- [Exercise objective] Exact reproduction of the data is required, with images excluded.

- [The data]

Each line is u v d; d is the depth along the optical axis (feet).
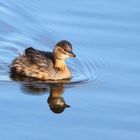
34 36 100.12
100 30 100.17
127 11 103.81
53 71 90.48
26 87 87.76
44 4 106.52
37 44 98.48
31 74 90.33
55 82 89.61
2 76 89.86
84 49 96.73
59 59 90.89
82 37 99.04
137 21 101.81
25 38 99.50
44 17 103.60
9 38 98.99
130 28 100.32
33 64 90.99
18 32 100.73
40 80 89.81
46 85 88.79
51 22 102.37
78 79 90.58
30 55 91.91
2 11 105.60
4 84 88.02
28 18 104.01
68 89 87.97
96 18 102.53
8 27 101.76
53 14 104.06
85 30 100.32
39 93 86.48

- [Exercise response]
Each line is u v d; d is the depth along the optical axis (feet).
34 36 100.12
100 30 100.17
127 11 103.81
53 71 90.48
26 87 87.76
44 4 106.52
37 44 98.48
31 74 90.33
55 82 89.61
2 76 89.86
84 49 96.73
59 59 90.89
82 37 99.04
137 21 101.81
25 38 99.50
44 17 103.60
9 38 98.99
130 28 100.32
33 64 90.99
18 32 100.73
40 80 89.81
46 85 88.79
51 22 102.37
78 79 90.58
30 55 91.91
2 11 105.60
4 84 88.02
28 18 104.01
68 89 87.97
96 18 102.53
8 27 101.76
53 14 104.06
85 30 100.32
39 93 86.48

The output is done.